Pioneer developers back industrial real estate as new area of industry growth
An under supply of A-grade quality warehouses, and high demand by tenants for quality spaces, has presented a number of new opportunities for development in East Africa.
In Kenya, the industrial scene is slowly starting to grow and it is soon expected to change the landscape of the country, largely due to key logistics developments like the Africa Logistics Properties (ALP) developments in Tatu City and Tilisi, Acti’s new foray into the sector, as well as Infinity Industrial Park.
According to the Broll Kenya Market Report for the first half of 2017 that was launched today 5th April 2017, undersupply of high quality warehouses still remains one of the key challenges within the industrial market along with lack of multiple access points from warehouses to major highways, increase levels of traffic in and around Nairobi, and incomplete government projects which are meant to boost the manufacturing sector.
“Kenya’s strategic location makes it a critical transportation hub for logistical warehousing,” said Gordon Bell, Director and Head of East Africa’s Operations for Broll Property Group.
Unpacking this growing trend, this year’s EAPI summit once again feature’s leading real estate development and investment companies from over 23 countries, including representation from all country members of the East African community.
This year’s EAPI Summit agenda focused on unlocking new areas of growth for East Africa’s real estate markets. In keeping with the growing interest and opportunities in the regions’ logistics industry, the summit has been able to bring together the sectors largest investors, developers and operators. CDC, Emerge Developments, The IFC, Actis, ALP, Improvon, Chandaria Group and Bollore Logistics all shared their views on how to tap into East Africa’s lucrative industrial sector,” said Kfir Rusin, managing Director of API Events.
The cost of moving goods in Africa is said to be on average, two or three times higher than those in developed countries and transport costs can account for as much as 50-75 per cent of the retail price of goods. The recent announcement of the CDC Group , in partnership with the IFC, to invest in ALP’s Nairobi developments, shows growing investor support for developments on the continent and in particular Kenya.
The existing logistics and supply chain industry across Africa is extremely fragmented and inefficient due to a lack of quality-fit-for purpose infrastructure. This has hampered the development of much needed supply chain and distribution operating efficiency improvements,” said Tobby Selman, CEO Africa Logistics Properties.
“Africa Logistics Properties is addressing this by developing the first pan-African portfolio of built for purpose modern grade-A logistics and distribution centres across key target Africa capital cities for the occupier rental market. Our first two projects will be in Nairobi and our pipeline sketches across Sub-Saharan and North African Cities,” he said.

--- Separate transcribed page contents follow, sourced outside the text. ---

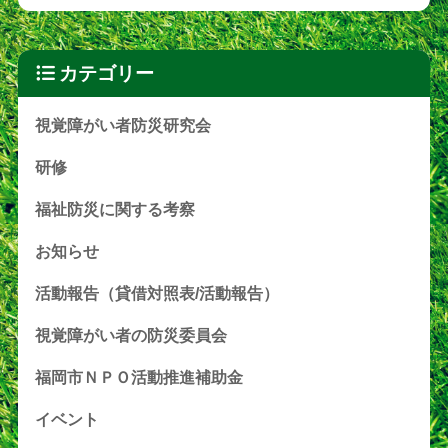
カテゴリー
視覚障がい者防災研究会
研修
福祉防災に関する考察
お知らせ
活動報告（貸借対照表/活動報告）
視覚障がい者の防災委員会
福岡市ＮＰＯ活動推進補助金
イベント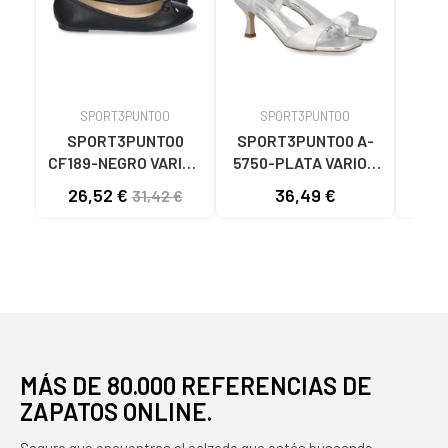
SPORT3PUNTO0
SPORT3PUNTO0
S
SPORT3PUNTO0
SPORT3PUNTO0 A-
SPO
CF189-NEGRO VARIOS
5750-PLATA VARIOS
575
COLORES
COLORES
26,52 €
36,49 €
33
31,42 €
MÁS DE 80.000 REFERENCIAS DE
ZAPATOS ONLINE.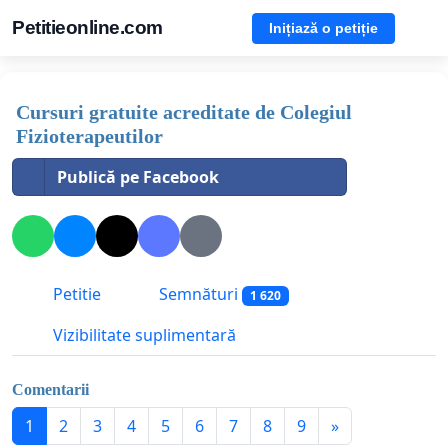
Petitieonline.com
Inițiază o petiție
Cursuri gratuite acreditate de Colegiul
Fizioterapeutilor
Publică pe Facebook
Petitie
Semnături
1 620
Vizibilitate suplimentară
Comentarii
1
2
3
4
5
6
7
8
9
»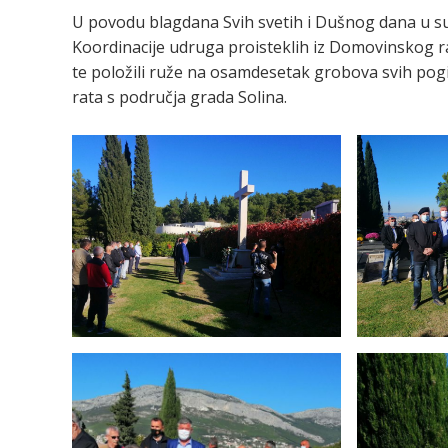
U povodu blagdana Svih svetih i Dušnog dana u sub
Koordinacije udruga proisteklih iz Domovinskog rata
te položili ruže na osamdesetak grobova svih pog
rata s područja grada Solina.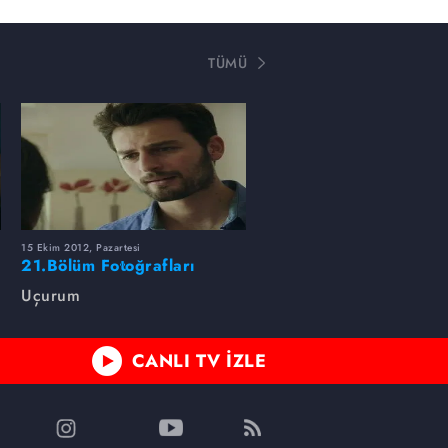
TÜMÜ
15 Ekim 2012, Pazartesi
21.Bölüm Fotoğrafları
Uçurum
CANLI TV İZLE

The Lack of quality international standard warehousing space has long been a constraint on business growth and economic development. Such new developments now aim to improve operational efficiencies by reducing waste from poor storage, increasing the speed of product delivery and improving product security.
Commercial property development within Sub-Saharan Africa has, over the last decade been concentrated on both the retail and office sectors, while logistics development has been side-lined, often due to uncertainty over market demand.
Increasing volumes have ensured demand for high quality space from retailers and consumer goods manufacturers seeking to expand their African operations and improve distribution networks and supply chains. A number of logistics and industrial parks are still in the pipeline as part of wider urban developments such as Rendeavour’s Tatu City near Nairobi and Roma Park in Lusaka. Well situated near main ports, these locations have been identified as hotspots for logistics developers.
It is yet to be proven however, that occupiers can be attracted in large numbers into the new developments:
“Although clearly dissatisfied with their existing accommodation, occupiers need to accept that gaining the efficiencies of modern space could mean moving further out of town and may lead to increases of up to 50 per cent. This will be the big test for for Actis and ALP,” said James Hoddell, MD of Emerge Developments.
“Looking at the rapid growth of demand for warehousing in East Africa, the future of the African logistics sector is a tropic we can no longer ignore. There are important questions that need to be answered, as affordability is still a problem. Can the industry adopt technology to bring the building costs associated with warehousing down? In terms of return on investment, how does warehousing compare with commercial and retail sectors? These discussions will be important for the future growth this sector on the continent,” said Rusin.
With more than 400 delegates, the two day summit will also discuss the move into Kenya’s counties, new infrastructure projects, student housing, retail oversupply vs opportunity, as well as the growing role of pension finds in East African real estate.